Apple has managed to create user-friendly and interactive software based on its operating system, OS X. In 2001, Apple released iTunes. In 2003, they released Safari. Both of these softwares have garnered popularity among their users. Unlike Toyota who chose to depart from their core-brand by producing the Scion, Apple has gone ahead to produce the iPad, a very popular device that relies on Apple’s software. However, the iPad may present a similar situation to Toyota’s. High level of sales may blind the company into ignoring the much-needed changes in the gadget’s data-consumption, which is not sustainable in the long-term. Therefore, key changes need to be instituted in time. Else, the company will share a similar fate to Toyota’s (Report, 2010, 2).

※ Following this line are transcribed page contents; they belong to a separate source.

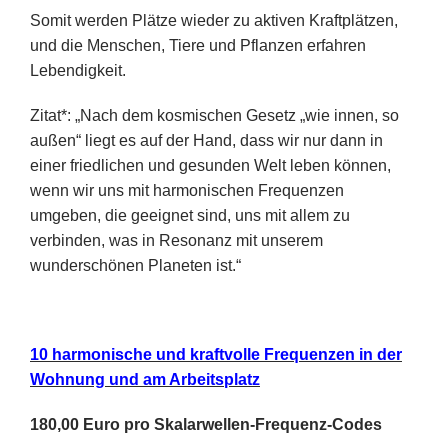
Somit werden Plätze wieder zu aktiven Kraftplätzen,
und die Menschen, Tiere und Pflanzen erfahren
Lebendigkeit.
Zitat*: „Nach dem kosmischen Gesetz „wie innen, so
außen“ liegt es auf der Hand, dass wir nur dann in
einer friedlichen und gesunden Welt leben können,
wenn wir uns mit harmonischen Frequenzen
umgeben, die geeignet sind, uns mit allem zu
verbinden, was in Resonanz mit unserem
wunderschönen Planeten ist.“
10 harmonische und kraftvolle Frequenzen in der
Wohnung und am Arbeitsplatz
180,00 Euro pro
Skalarwellen-Frequenz-Codes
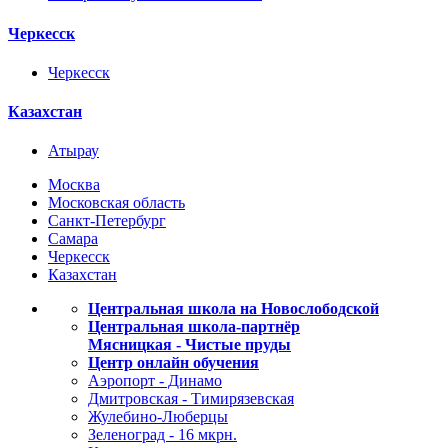
Черкесск
Черкесск
Казахстан
Атырау
Москва
Московская область
Санкт-Петербург
Самара
Черкесск
Казахстан
Центральная школа на Новослободской
Центральная школа-партнёр
Мясницкая - Чистые пруды
Центр онлайн обучения
Аэропорт - Динамо
Дмитровская - Тимирязевская
Жулебино-Люберцы
Зеленоград - 16 мкрн.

In conclusion, international firms need to invest in a long-term growth strategy in order to succeed. International companies need to rigorously invest in sustainable and innovative products just like middle-sized and small companies. However, caution should be taken in order to ensure that the laid-down strategy is not overzealous. Several factors, such as the firm’s competitiveness and market share, should be taken into account before the management rolls out its expansion plans.